TRY IT:
Reproduce the entries below word for word, keeping every line in its original order.

AVAILABLE DATA Block Start

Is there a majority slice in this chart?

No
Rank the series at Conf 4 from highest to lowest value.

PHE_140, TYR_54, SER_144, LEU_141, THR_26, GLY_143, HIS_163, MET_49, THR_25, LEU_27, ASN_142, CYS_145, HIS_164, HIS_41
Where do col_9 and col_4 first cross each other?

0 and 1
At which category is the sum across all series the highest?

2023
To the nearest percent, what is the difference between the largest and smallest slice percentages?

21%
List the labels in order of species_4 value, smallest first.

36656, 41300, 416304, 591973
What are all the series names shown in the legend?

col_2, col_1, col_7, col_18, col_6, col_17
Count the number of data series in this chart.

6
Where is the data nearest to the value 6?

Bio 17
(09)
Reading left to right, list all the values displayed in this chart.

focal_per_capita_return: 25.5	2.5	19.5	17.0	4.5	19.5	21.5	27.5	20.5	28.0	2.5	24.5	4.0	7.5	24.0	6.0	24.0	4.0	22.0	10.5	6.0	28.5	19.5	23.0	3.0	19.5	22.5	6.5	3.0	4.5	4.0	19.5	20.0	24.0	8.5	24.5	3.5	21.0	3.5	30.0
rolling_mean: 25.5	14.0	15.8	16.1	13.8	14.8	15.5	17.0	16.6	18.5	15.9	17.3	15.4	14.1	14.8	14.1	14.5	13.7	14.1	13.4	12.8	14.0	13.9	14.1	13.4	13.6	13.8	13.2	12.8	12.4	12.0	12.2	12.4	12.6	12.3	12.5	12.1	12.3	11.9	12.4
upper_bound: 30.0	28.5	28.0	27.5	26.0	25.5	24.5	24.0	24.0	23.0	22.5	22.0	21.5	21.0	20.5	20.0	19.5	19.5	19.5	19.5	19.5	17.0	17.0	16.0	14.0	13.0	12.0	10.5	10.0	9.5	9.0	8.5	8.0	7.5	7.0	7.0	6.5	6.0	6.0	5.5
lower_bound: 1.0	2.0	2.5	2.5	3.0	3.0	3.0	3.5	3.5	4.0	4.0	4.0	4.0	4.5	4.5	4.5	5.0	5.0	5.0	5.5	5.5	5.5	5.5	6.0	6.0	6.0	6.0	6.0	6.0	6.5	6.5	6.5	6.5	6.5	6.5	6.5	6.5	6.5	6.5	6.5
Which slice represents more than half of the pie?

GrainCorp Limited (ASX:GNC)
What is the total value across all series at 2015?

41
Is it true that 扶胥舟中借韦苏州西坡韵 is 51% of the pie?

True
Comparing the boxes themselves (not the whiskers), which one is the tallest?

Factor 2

AVAILABLE DATA Block End

WRITTEN ANSWER:
Is there a majority slice in this chart?

No
Rank the series at Conf 4 from highest to lowest value.

PHE_140, TYR_54, SER_144, LEU_141, THR_26, GLY_143, HIS_163, MET_49, THR_25, LEU_27, ASN_142, CYS_145, HIS_164, HIS_41
Where do col_9 and col_4 first cross each other?

0 and 1
At which category is the sum across all series the highest?

2023
To the nearest percent, what is the difference between the largest and smallest slice percentages?

21%
List the labels in order of species_4 value, smallest first.

36656, 41300, 416304, 591973
What are all the series names shown in the legend?

col_2, col_1, col_7, col_18, col_6, col_17
Count the number of data series in this chart.

6
Where is the data nearest to the value 6?

Bio 17
(09)
Reading left to right, list all the values displayed in this chart.

focal_per_capita_return: 25.5	2.5	19.5	17.0	4.5	19.5	21.5	27.5	20.5	28.0	2.5	24.5	4.0	7.5	24.0	6.0	24.0	4.0	22.0	10.5	6.0	28.5	19.5	23.0	3.0	19.5	22.5	6.5	3.0	4.5	4.0	19.5	20.0	24.0	8.5	24.5	3.5	21.0	3.5	30.0
rolling_mean: 25.5	14.0	15.8	16.1	13.8	14.8	15.5	17.0	16.6	18.5	15.9	17.3	15.4	14.1	14.8	14.1	14.5	13.7	14.1	13.4	12.8	14.0	13.9	14.1	13.4	13.6	13.8	13.2	12.8	12.4	12.0	12.2	12.4	12.6	12.3	12.5	12.1	12.3	11.9	12.4
upper_bound: 30.0	28.5	28.0	27.5	26.0	25.5	24.5	24.0	24.0	23.0	22.5	22.0	21.5	21.0	20.5	20.0	19.5	19.5	19.5	19.5	19.5	17.0	17.0	16.0	14.0	13.0	12.0	10.5	10.0	9.5	9.0	8.5	8.0	7.5	7.0	7.0	6.5	6.0	6.0	5.5
lower_bound: 1.0	2.0	2.5	2.5	3.0	3.0	3.0	3.5	3.5	4.0	4.0	4.0	4.0	4.5	4.5	4.5	5.0	5.0	5.0	5.5	5.5	5.5	5.5	6.0	6.0	6.0	6.0	6.0	6.0	6.5	6.5	6.5	6.5	6.5	6.5	6.5	6.5	6.5	6.5	6.5
Which slice represents more than half of the pie?

GrainCorp Limited (ASX:GNC)
What is the total value across all series at 2015?

41
Is it true that 扶胥舟中借韦苏州西坡韵 is 51% of the pie?

True
Comparing the boxes themselves (not the whiskers), which one is the tallest?

Factor 2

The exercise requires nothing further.